Toasted bagels with plain cream cheese.

I realize that this morning as I’m making coffee and toasting my bagels. “I’m so American,” I think. My South African dad loved his cream cheese on toast with a big helping of strawberry jam on top. Delicious. A memory I can taste straight out of my childhood.

This morning is Tuesday but it feels like Monday because of the holiday yesterday. I walked the kids to the bus stop and Zoe held my hand the whole way. My shadow. Keeper of my heart.


The boys are so big – it surprises me to go to the store with them. How Jackson will pick out his own socks – always trendy and very long. He could practically wear them as leggings. Labor day has become our thing – the kids and me – because Peter always works. Last year we did the last day of the state fair together. This year we went to Target for new bedding and socks. It was as boring and also as wonderful as it sounds.

The last time I bought them bedding the boys must have been around 5 and had no opinion on the matter. This time was very different. Micah lovingly coaxed a NFL-themed comforter out of me and he can’t stop pointing out to all of us that, “The Lions are there – did you see them?! They’re really there.” He’s a Michigan man to his core and yes, yes, the Detroit Lions are right there wrapped around his tall and gangly dreams every night.

He tells us he’s going to play football and be a farmer in the off season. Who are we to disagree? He’s the child who can accomplish pretty much anything he sets his mind to. He speaks in goal-jammed sentences when his inner Eeyore shuts up for long enough to let him believe it’s all possible.

We walk to the bus stop or mix cupcake batter or lie around and watch TV and these are my people. It’s real. I’m really here with them and the air has turned a tangy, shade of crisp and we’re ready for a change in the seasons. My parenting has grown up and all three of my children go to school on the bus now and here I am making coffee and a bagel. It’s so ordinary that I have to pause in the middle of my life to take note of it. How I arrived here at 42 and three semi-independent kids and I get to be part of this family and it’s worth pausing over.

Late Saturday night or maybe it was Sunday morning, Peter said to me across the pillows, “Remember when we had Jackson and Micah and you were pregnant?” And it all came vividly back. We both started laughing. How did we survive it? That’s not a rhetorical question. I remember that tiny rental with its fake wood paneling and the one tiny bathroom and we must have been insane. I realize that one day I better keep my mouth shut when one of my kids tells me they’re pregnant with a third when they can barely afford the first two and they all look like they haven’t slept in years.

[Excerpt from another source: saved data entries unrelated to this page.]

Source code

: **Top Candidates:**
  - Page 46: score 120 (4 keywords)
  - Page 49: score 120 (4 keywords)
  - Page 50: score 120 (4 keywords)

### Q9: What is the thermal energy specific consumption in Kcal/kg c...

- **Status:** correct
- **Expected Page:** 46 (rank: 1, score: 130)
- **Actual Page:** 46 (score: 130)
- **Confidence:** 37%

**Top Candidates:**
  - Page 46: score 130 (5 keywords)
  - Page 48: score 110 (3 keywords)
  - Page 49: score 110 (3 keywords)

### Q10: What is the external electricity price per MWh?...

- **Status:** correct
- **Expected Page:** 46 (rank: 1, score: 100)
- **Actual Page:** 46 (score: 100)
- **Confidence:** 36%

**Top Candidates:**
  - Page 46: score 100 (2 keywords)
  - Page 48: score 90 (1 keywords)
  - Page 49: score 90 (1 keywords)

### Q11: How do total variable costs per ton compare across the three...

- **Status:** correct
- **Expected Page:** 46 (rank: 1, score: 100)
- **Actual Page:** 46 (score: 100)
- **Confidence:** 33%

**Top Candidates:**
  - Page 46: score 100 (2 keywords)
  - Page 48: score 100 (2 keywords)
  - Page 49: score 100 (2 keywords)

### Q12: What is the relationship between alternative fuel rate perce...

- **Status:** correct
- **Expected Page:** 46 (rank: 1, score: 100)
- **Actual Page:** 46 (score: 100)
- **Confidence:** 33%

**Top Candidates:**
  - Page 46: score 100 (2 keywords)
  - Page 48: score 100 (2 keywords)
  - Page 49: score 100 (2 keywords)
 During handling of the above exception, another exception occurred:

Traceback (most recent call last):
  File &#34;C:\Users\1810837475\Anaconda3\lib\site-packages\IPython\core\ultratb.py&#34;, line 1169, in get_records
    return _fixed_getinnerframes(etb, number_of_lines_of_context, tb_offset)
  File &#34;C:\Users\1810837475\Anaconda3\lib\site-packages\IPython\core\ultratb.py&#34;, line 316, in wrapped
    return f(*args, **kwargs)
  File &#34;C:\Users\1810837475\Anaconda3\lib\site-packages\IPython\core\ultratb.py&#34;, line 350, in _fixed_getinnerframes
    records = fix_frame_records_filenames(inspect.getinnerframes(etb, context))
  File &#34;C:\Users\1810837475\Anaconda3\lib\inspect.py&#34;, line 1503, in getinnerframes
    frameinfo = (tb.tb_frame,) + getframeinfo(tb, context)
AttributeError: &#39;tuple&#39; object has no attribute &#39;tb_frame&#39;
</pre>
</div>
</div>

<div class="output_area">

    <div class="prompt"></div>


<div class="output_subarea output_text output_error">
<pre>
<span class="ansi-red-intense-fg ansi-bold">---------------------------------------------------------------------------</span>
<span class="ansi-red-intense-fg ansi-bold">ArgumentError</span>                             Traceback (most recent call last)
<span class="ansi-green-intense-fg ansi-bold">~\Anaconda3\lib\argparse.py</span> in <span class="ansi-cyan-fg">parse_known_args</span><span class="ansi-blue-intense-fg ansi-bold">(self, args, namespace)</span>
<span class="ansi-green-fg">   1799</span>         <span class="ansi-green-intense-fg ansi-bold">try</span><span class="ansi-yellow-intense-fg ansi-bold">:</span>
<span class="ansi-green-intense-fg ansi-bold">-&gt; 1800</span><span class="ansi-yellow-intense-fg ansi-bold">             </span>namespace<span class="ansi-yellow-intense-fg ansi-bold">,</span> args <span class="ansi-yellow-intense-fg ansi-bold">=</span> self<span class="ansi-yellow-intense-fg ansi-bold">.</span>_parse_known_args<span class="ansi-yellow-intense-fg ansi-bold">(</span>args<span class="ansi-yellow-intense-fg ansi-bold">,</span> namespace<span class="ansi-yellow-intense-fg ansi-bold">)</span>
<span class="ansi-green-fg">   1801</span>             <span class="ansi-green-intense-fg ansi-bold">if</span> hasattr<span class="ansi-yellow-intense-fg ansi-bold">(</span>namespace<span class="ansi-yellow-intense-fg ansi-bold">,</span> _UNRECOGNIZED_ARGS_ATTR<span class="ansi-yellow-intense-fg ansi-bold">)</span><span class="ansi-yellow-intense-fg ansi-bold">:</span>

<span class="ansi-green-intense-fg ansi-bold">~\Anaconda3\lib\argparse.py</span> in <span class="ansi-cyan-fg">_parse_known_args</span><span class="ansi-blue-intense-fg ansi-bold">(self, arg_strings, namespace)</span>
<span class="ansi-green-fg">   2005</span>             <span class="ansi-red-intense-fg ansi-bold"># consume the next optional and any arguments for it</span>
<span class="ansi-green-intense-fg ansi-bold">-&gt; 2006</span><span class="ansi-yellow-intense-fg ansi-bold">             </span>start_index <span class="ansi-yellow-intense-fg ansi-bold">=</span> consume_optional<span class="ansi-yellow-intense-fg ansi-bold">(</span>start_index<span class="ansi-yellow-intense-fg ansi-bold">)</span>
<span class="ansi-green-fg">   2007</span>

We just didn’t know better.

We just kept doing the next thing. Commuting and paying off debt and cleaning the carpet under the dining room table. Again.

You don’t realize then that what you’re doing is so extraordinary. Because everyone around you is doing it too.

You don’t realize until one morning a decade later you’re making coffee and a bagel by yourself and it hits you that you made it to the next level of the game.

You open up the front door wide and let the flies and hints of Autumn drift in and you look around your house and your memory and you’re so grateful that you got here. It’s so fascinating to watch your tiny humans turn into tiny people and you never can tell what they’ll say or love next.

But you get to be in it with them. Not just helping them survive. But walking with them. Unpacking the days and their thoughts and when you go to the food court your boys can stand in line and order all by themselves.

These are the day of miracle and wonder.

Don’t even get me started about it all.